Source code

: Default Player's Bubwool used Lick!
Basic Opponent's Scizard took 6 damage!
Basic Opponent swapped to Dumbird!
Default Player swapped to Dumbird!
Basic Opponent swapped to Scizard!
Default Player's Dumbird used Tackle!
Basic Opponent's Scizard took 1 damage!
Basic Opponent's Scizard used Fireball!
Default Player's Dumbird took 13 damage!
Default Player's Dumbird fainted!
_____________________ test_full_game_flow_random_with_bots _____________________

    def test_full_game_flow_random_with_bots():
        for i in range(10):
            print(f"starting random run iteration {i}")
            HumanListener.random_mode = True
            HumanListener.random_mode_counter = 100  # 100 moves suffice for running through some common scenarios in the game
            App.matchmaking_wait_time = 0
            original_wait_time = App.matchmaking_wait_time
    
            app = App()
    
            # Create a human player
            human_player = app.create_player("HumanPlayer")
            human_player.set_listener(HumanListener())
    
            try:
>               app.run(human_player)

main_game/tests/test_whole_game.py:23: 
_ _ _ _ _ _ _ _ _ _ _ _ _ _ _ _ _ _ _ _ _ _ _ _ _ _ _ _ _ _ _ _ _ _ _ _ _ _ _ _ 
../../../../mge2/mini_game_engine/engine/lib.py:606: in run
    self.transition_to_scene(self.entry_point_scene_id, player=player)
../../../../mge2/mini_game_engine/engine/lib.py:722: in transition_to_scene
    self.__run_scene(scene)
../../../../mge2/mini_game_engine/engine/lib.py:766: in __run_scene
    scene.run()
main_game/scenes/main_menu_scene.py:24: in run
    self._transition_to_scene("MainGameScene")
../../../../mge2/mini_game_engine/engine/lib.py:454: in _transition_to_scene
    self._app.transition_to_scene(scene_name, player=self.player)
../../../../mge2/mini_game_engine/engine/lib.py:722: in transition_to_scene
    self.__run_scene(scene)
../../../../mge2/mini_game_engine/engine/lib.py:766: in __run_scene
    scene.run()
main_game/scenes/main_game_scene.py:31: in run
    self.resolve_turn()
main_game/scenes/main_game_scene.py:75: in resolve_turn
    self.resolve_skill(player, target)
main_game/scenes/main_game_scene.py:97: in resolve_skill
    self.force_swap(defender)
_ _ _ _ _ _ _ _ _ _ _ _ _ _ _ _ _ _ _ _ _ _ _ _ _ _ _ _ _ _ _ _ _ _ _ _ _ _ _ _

----------------------------------------

About this task: Please recast the lines in the entries above, from the line containing "Bubwool used Lick!" through the line containing "Basic Opponent's Scizard took 1 damage!", as a JSON list of strings with one string per line and blank lines omitted.

Answer space:
[
  ": Default Player's Bubwool used Lick!",
  "Basic Opponent's Scizard took 6 damage!",
  "Basic Opponent swapped to Dumbird!",
  "Default Player swapped to Dumbird!",
  "Basic Opponent swapped to Scizard!",
  "Default Player's Dumbird used Tackle!",
  "Basic Opponent's Scizard took 1 damage!"
]